● **Task inputs**:
::::::::

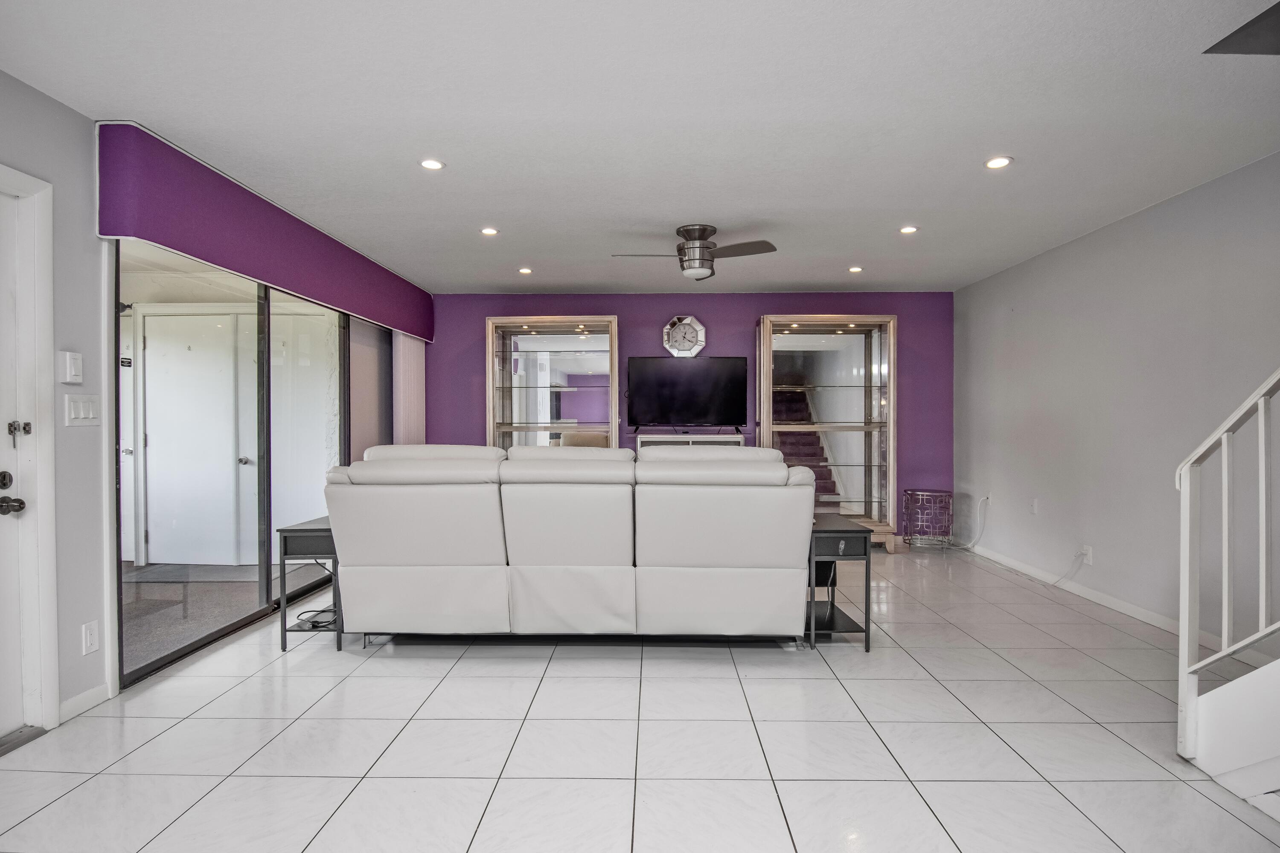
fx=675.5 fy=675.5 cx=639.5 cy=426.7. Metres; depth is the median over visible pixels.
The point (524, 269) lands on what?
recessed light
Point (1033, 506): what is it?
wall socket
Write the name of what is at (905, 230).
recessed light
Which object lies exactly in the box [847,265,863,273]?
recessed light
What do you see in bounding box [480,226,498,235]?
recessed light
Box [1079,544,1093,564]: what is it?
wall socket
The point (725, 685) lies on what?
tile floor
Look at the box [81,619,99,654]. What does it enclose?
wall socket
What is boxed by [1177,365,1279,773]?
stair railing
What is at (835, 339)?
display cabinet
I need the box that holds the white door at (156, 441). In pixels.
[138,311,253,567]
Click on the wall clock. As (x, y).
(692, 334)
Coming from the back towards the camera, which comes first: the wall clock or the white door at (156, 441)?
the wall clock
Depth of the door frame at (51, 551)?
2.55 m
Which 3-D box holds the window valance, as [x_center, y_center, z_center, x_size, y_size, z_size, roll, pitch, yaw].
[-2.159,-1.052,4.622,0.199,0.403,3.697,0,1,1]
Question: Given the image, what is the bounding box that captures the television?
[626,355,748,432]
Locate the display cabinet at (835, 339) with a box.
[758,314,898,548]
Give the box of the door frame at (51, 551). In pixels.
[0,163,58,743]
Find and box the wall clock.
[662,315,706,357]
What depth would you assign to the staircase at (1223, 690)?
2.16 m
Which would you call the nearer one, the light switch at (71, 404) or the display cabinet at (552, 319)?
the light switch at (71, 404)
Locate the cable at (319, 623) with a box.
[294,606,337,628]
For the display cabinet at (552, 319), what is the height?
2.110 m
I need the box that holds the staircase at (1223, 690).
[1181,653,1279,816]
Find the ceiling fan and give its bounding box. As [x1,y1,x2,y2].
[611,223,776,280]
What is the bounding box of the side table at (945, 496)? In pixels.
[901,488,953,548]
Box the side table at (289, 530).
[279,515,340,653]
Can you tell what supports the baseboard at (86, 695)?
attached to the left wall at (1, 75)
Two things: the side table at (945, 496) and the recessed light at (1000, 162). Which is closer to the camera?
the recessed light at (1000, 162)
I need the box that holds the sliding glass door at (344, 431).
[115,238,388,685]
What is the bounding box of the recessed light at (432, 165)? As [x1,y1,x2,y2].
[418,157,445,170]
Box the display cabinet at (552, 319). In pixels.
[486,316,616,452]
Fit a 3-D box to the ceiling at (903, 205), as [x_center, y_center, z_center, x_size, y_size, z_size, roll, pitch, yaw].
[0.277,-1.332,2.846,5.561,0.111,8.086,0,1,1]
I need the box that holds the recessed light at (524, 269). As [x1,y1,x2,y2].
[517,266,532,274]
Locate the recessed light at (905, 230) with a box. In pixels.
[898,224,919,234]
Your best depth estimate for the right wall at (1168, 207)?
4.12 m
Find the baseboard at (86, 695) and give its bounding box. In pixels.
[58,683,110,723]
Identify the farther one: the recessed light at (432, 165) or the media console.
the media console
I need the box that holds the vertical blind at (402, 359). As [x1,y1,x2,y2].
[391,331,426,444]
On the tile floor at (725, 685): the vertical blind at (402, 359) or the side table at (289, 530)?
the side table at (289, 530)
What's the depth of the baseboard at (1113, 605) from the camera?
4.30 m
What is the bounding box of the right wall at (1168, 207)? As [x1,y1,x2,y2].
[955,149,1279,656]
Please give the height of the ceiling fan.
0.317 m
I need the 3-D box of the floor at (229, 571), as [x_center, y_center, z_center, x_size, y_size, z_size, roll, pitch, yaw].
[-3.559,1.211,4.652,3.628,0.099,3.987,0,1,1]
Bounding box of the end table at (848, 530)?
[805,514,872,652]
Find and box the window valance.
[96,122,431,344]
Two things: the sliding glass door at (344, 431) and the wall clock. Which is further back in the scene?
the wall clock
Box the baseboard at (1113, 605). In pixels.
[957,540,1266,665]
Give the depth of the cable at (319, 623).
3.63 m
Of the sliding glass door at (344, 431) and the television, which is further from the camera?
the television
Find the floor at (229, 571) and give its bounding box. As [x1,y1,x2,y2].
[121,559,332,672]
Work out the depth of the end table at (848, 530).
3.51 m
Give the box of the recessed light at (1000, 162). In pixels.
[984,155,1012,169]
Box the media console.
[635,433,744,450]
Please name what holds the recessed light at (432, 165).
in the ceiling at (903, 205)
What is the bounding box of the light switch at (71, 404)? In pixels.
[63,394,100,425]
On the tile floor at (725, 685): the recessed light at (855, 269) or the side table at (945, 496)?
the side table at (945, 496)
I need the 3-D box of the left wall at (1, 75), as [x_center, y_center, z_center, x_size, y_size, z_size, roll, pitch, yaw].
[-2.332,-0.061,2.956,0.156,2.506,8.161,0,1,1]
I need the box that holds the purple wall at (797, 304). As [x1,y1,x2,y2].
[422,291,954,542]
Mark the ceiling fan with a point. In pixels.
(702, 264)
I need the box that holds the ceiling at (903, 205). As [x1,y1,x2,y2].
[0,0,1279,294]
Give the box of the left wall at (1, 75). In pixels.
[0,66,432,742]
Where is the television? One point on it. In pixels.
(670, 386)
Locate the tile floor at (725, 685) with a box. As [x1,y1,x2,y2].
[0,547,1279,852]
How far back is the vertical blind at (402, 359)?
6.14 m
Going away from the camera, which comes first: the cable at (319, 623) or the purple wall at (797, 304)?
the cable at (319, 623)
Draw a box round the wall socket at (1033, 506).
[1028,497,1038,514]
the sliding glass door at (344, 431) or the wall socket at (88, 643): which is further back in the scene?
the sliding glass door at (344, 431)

::::::::

● **Task directions**: Reproduce, word for word, every line starting at the line that contains "Going away from" and ending with the final line of the entries.

● **Solution**:
Going away from the camera, which comes first: the cable at (319, 623) or the purple wall at (797, 304)?
the cable at (319, 623)
Draw a box round the wall socket at (1033, 506).
[1028,497,1038,514]
the sliding glass door at (344, 431) or the wall socket at (88, 643): which is further back in the scene?
the sliding glass door at (344, 431)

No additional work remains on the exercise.